→ **Reading text**
It's also a useful lesson in its own right: not every plausible bug shows up in a small benchmark. The size of your training run is part of your profiling configuration. A leak that's invisible at 10K samples might be a production OOM at 10M.

Leak 7: The one that killed both machines

This is the leak that should scare you.

def leaky_train_step(model, images, labels, criterion, optimizer):
    optimizer.zero_grad()
    outputs = model(images)
    loss = criterion(outputs, labels)
    loss.backward()
    optimizer.step()
 
    # extra forward without no_grad
    val_out = model(images)
    _val_cache.append(val_out)        # autograd graph stays alive
    _val_cache.append(images.clone()) # extra device copy
    return outputs, loss

An extra forward pass every training batch, running on the same input as the training step. The output is appended to an unbounded list. Critically, the forward pass is not wrapped in torch.no_grad(), so PyTorch builds a full autograd graph and the cached output retains a reference to it.

This pattern appears in practice when someone adds inline validation or logging during training. "I'll just run the model again to check the prediction." Without no_grad(), you keep the entire computation graph in memory for a backward pass that never comes.

→ **Exercise tasks**
A. According to the memory-leak text, what is the output of the extra forward pass appended to?
B. Duplicate a passage of the memory-leak text word for word, beginning at the words "It's also a" and stopping after "outputs = model(images)".
The botanical collection rows are separate material, unrelated to the memory-leak text.

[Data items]
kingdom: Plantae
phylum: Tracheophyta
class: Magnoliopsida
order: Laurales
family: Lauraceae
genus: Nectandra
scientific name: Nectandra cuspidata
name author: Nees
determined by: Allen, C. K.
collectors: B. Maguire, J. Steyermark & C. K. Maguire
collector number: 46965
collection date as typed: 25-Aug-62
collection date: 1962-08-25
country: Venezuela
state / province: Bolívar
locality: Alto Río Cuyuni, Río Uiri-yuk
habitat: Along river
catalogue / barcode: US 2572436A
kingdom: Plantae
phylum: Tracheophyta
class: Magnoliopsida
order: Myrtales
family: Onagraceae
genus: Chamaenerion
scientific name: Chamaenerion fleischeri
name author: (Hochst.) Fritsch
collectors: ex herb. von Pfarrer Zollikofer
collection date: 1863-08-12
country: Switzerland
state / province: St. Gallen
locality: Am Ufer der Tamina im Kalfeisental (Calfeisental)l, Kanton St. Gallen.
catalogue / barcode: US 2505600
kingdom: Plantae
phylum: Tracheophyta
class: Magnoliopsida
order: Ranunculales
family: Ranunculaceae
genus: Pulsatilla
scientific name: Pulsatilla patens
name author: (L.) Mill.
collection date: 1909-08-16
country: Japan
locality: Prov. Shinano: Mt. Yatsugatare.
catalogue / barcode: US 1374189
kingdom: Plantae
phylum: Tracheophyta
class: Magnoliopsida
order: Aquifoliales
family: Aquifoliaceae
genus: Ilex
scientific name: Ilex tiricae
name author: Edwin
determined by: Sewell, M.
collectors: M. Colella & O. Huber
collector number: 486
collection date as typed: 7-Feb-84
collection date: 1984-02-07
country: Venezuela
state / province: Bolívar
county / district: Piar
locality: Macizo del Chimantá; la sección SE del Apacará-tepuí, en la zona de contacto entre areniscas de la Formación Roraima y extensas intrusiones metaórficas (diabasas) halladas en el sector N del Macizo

→ **Task results**
A. An unbounded list.

B.
It's also a useful lesson in its own right: not every plausible bug shows up in a small benchmark. The size of your training run is part of your profiling configuration. A leak that's invisible at 10K samples might be a production OOM at 10M.

Leak 7: The one that killed both machines

This is the leak that should scare you.

def leaky_train_step(model, images, labels, criterion, optimizer):
    optimizer.zero_grad()
    outputs = model(images)